Directions
(A) According to the geo_shape thread, which two places does the query with a 1m-radius circle near Rosenthalerplatz return?
(B) Print the passage of the geo_shape thread between "The first query" and "still no POIs.", inclusive.

Supplied text
= = = = = = =
I have the same problem with the way 'intersects' works and Jilles's
solution doesn't work for me; possibly due to the 'tree_levels' accuracy
for quad tree.

As a kind of workaround, I was thinking that you could draw 2 'envelope'
geo_shape intersection; one vertical and one horizontal.
Using a boolean filter you could reduce your results to only the polygons
which intersect BOTH intersections.

It would look something like this:

https://lh3.googleusercontent.com/-NkNXyNjCLwQ/U6wBLrRIbNI/AAAAAAAAJkU/383LpZNwVzE/s1600/bbox.png

Here's an example of the query:

Unfortunately I couldn't get this working either, do you think this may be
a simpler workaround for the 'intersects' issue?

-P

On Tuesday, 5 March 2013 14:17:01 UTC+1, Jilles van Gurp wrote:

Actually, I was wrong again. I did make it work in the end.

If others want to replicate my experiment, I pasted a few sample queries
and responses as well as the data and mapping I indexed here:
sample es requests and responses with geo_shape - Pastebin.com

The first query shows that a query with a circle of 1m radius returns
Berlin and Mitte for a circle near Rosenthalerplatz. So, the 1m circle
polygon intersects with both polygons that fully contain the circle polygon.

If I increase the radius to 300 meter it also finds the nearby pois. There
is a problem with accuracy though. I noticed that 100 meter doesn't return
any of the pois. even though I know that it should have returned a few. If
I increase to 150 it returns the Prenzlauerberg polygon but still no POIs.
At 157 still the same. At 158, I suddenly get 8 results.

I might be able to improve the accuracy by playing with the levels in the
mapping.

So what might be happening is that you are running into this accuracy
issue here as well. If you haven't already, upgrading to a post 0.90-beta1
snapshot build might help you. That would get you the changes made a few
days ago to the geo_shape implementation.

Jilles

On Monday, March 4, 2013 6:44:10 PM UTC+1, Maarten Janssen wrote:

Or even better a new ShapeRelation should be produced called CONTAINS or
IS_PART_OF where you get do the other way around. In our case (I think we
need the same approach) we could go top down and match first all the
polygons, and then use indeed a contains method, but in my opnion it should
be part of the spatial search capabilities.

On Mon, Mar 4, 2013 at 6:33 PM, Jilles van Gurp jilles...@gmail.com
wrote:

Hmm, I just tried this and it seems you are right. Very annoying. I
guess was assuming too much about intersects.

I guess you could turn things around and use a really large circle that
for sure includes all the polygons you care about and then do a filter on
polygon containment after you get the results. My library offers a contains
function. But that is far from ideal.

This sounds like it might be a bug though since technically a large
feature should intersect with any small feature contained by it.
= = = = = = =
Data extracts
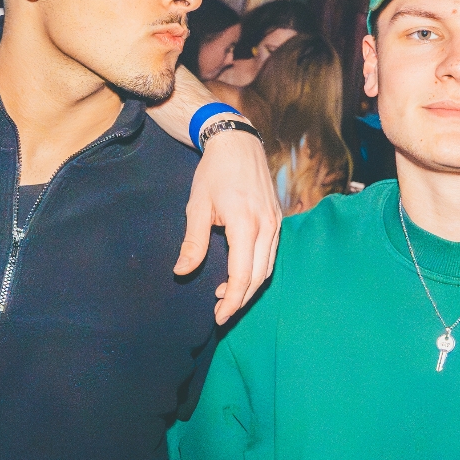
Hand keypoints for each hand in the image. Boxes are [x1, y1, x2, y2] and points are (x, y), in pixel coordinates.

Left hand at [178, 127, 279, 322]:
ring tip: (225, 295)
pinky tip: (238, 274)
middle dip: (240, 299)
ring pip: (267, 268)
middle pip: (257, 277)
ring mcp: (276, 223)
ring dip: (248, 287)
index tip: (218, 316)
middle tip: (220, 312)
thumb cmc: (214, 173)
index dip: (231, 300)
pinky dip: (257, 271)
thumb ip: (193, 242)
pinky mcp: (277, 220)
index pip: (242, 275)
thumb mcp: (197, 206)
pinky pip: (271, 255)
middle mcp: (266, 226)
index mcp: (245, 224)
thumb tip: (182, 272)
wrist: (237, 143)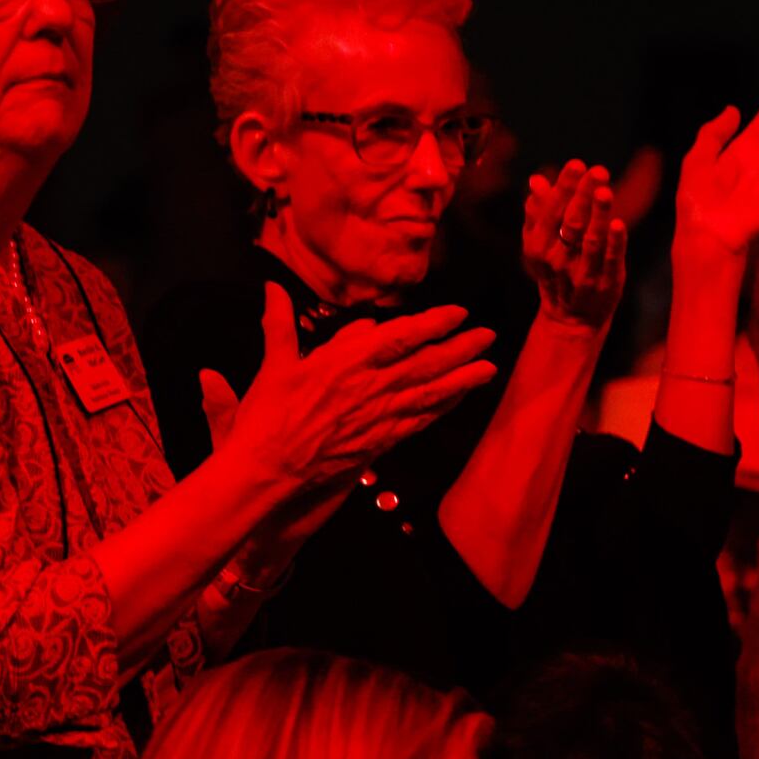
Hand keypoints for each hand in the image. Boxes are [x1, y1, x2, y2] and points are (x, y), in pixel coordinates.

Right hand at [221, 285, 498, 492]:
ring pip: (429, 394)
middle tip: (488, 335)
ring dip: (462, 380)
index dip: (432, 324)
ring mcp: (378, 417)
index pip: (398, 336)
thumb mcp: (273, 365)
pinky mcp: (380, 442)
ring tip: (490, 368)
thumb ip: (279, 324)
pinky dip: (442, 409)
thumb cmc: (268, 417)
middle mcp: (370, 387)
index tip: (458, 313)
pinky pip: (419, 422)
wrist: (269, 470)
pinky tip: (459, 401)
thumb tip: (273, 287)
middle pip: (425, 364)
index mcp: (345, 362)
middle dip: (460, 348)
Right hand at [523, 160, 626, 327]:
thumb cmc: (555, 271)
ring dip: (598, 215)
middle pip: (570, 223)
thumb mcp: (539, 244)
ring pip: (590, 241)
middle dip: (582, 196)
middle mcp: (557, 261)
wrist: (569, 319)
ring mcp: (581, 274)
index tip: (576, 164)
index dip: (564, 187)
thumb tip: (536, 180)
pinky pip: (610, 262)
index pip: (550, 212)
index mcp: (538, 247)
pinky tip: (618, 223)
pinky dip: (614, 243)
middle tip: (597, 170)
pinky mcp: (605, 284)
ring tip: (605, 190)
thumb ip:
= = = = = = =
Outputs in order
(A) Berlin and Mitte.

(B)
The first query shows that a query with a circle of 1m radius returns
Berlin and Mitte for a circle near Rosenthalerplatz. So, the 1m circle
polygon intersects with both polygons that fully contain the circle polygon.

If I increase the radius to 300 meter it also finds the nearby pois. There
is a problem with accuracy though. I noticed that 100 meter doesn't return
any of the pois. even though I know that it should have returned a few. If
I increase to 150 it returns the Prenzlauerberg polygon but still no POIs.